_Your instructions:_ Starting at the top line, return each entry word for word.

[Opening Data to use section]

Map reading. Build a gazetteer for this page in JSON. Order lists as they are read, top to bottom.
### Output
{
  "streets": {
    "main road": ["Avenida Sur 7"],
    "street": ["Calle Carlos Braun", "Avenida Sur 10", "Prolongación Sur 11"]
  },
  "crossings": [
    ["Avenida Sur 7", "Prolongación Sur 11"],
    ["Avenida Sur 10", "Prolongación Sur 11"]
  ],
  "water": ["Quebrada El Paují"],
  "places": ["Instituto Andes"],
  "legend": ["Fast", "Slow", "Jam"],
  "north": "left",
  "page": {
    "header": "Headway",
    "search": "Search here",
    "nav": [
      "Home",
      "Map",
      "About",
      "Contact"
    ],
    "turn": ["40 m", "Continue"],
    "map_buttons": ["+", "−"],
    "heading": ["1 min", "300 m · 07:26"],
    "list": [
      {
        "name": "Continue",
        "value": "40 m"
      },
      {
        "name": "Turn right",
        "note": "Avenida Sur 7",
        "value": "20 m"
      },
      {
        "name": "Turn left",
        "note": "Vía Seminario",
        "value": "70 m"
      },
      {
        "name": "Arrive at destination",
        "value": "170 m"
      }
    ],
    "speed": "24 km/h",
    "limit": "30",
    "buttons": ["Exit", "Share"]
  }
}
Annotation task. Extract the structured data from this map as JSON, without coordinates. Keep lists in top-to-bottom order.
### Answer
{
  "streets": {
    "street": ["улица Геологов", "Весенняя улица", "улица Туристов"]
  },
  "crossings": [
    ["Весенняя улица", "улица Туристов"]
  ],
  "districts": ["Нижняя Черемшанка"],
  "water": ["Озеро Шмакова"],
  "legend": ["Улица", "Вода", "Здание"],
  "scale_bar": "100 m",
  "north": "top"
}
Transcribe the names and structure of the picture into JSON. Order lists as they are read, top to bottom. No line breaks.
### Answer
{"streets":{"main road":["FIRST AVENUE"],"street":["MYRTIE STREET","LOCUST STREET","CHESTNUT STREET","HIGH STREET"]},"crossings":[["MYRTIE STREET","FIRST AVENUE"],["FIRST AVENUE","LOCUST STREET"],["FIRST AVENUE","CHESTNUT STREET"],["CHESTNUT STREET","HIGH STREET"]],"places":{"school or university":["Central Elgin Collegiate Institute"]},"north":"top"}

[Closing Data to use section]

_Response to the exercise:_
Map reading. Build a gazetteer for this page in JSON. Order lists as they are read, top to bottom.
### Output
{
  "streets": {
    "main road": ["Avenida Sur 7"],
    "street": ["Calle Carlos Braun", "Avenida Sur 10", "Prolongación Sur 11"]
  },
  "crossings": [
    ["Avenida Sur 7", "Prolongación Sur 11"],
    ["Avenida Sur 10", "Prolongación Sur 11"]
  ],
  "water": ["Quebrada El Paují"],
  "places": ["Instituto Andes"],
  "legend": ["Fast", "Slow", "Jam"],
  "north": "left",
  "page": {
    "header": "Headway",
    "search": "Search here",
    "nav": [
      "Home",
      "Map",
      "About",
      "Contact"
    ],
    "turn": ["40 m", "Continue"],
    "map_buttons": ["+", "−"],
    "heading": ["1 min", "300 m · 07:26"],
    "list": [
      {
        "name": "Continue",
        "value": "40 m"
      },
      {
        "name": "Turn right",
        "note": "Avenida Sur 7",
        "value": "20 m"
      },
      {
        "name": "Turn left",
        "note": "Vía Seminario",
        "value": "70 m"
      },
      {
        "name": "Arrive at destination",
        "value": "170 m"
      }
    ],
    "speed": "24 km/h",
    "limit": "30",
    "buttons": ["Exit", "Share"]
  }
}
Annotation task. Extract the structured data from this map as JSON, without coordinates. Keep lists in top-to-bottom order.
### Answer
{
  "streets": {
    "street": ["улица Геологов", "Весенняя улица", "улица Туристов"]
  },
  "crossings": [
    ["Весенняя улица", "улица Туристов"]
  ],
  "districts": ["Нижняя Черемшанка"],
  "water": ["Озеро Шмакова"],
  "legend": ["Улица", "Вода", "Здание"],
  "scale_bar": "100 m",
  "north": "top"
}
Transcribe the names and structure of the picture into JSON. Order lists as they are read, top to bottom. No line breaks.
### Answer
{"streets":{"main road":["FIRST AVENUE"],"street":["MYRTIE STREET","LOCUST STREET","CHESTNUT STREET","HIGH STREET"]},"crossings":[["MYRTIE STREET","FIRST AVENUE"],["FIRST AVENUE","LOCUST STREET"],["FIRST AVENUE","CHESTNUT STREET"],["CHESTNUT STREET","HIGH STREET"]],"places":{"school or university":["Central Elgin Collegiate Institute"]},"north":"top"}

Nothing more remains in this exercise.